──────── Document source

Mais voilà que les « gilets » fraternisent et ressentent une « communauté de destin » devant l’énorme arsenal répressif déployé contre eux. Ce sentiment va occulter un temps tout ce qui les divise voire les oppose.
Dans la lettre d’information de l’association « Notre Dame Des Landes, Poursuivre ensemble », des occupants de la ZAD, qui sont allés à la rencontre des gilets jaunes, racontent la perplexité de leurs voisins à qui ils demandent du lait à la traite pour la marmite de chocolat chaud du lendemain sur les ronds-points : « Alors, vous allez soutenir des gens qui luttent pour le droit à la bagnole, maintenant ? »
Des citoyens « insérés », sans qu’on puisse en distinguer la classe sociale ou le niveau de revenus, se mobilisent sur les ronds-points pour expérimenter une sorte de démocratie directe dont il semble qu’ils font l’apprentissage en même temps qu’ils se révoltent. Ils sont ceux qu’on ne voit ni n’entend jamais, justement parce qu’ils ne sont ni puissants ni misérables… Ce sont les gens qui ont le sentiment de payer beaucoup trop, qui comme le disent certains « ont la chance d’avoir du boulot »… mais pas celle d’accéder à une vie décente malgré leurs efforts.
Sous le regard médusé des décideurs politiques de tout poil, ils viennent éclairer le futur de leur révolte, semant aussi la perplexité au sein de bien des centrales syndicales, dont ils devancent, ou parfois supplantent, les revendications. Car le mouvement porte, pour une part, des idées qui ressemblent à celles du socialisme du début, où la solidarité animait les cœurs.

────────────────
──────── Liste présentée

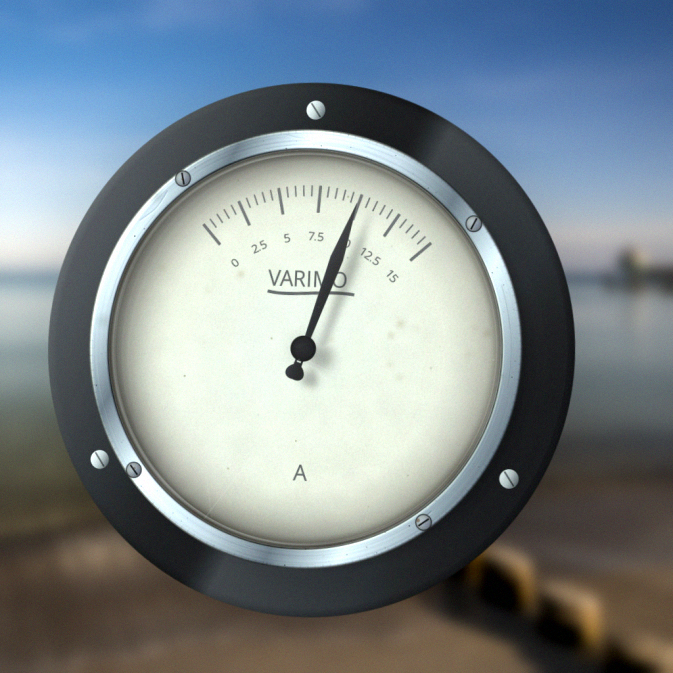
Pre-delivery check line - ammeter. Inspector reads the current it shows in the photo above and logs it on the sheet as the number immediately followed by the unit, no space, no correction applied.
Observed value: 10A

────────────────
──────── Liste présentée

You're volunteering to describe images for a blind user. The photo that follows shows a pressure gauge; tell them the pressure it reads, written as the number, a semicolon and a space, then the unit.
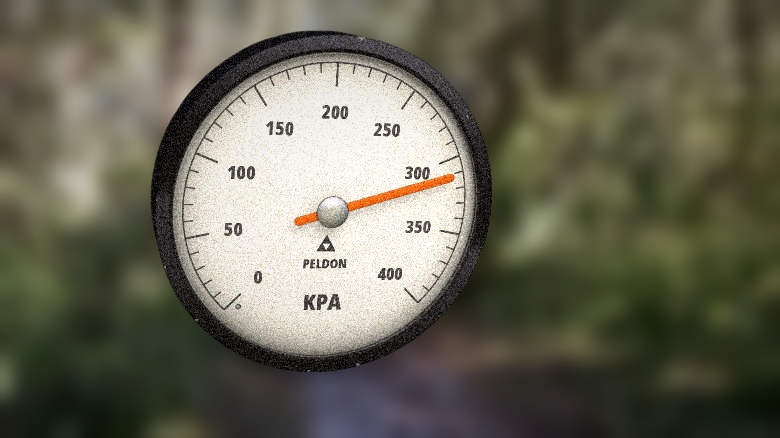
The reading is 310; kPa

────────────────

== Consigne ==
Recopiez à l'identique le passage du texte sur les gilets jaunes situé entre « Sous le regard » et « animait les cœurs. », ces deux extrémités comprises.

== Réponse rédigée ==
Sous le regard médusé des décideurs politiques de tout poil, ils viennent éclairer le futur de leur révolte, semant aussi la perplexité au sein de bien des centrales syndicales, dont ils devancent, ou parfois supplantent, les revendications. Car le mouvement porte, pour une part, des idées qui ressemblent à celles du socialisme du début, où la solidarité animait les cœurs.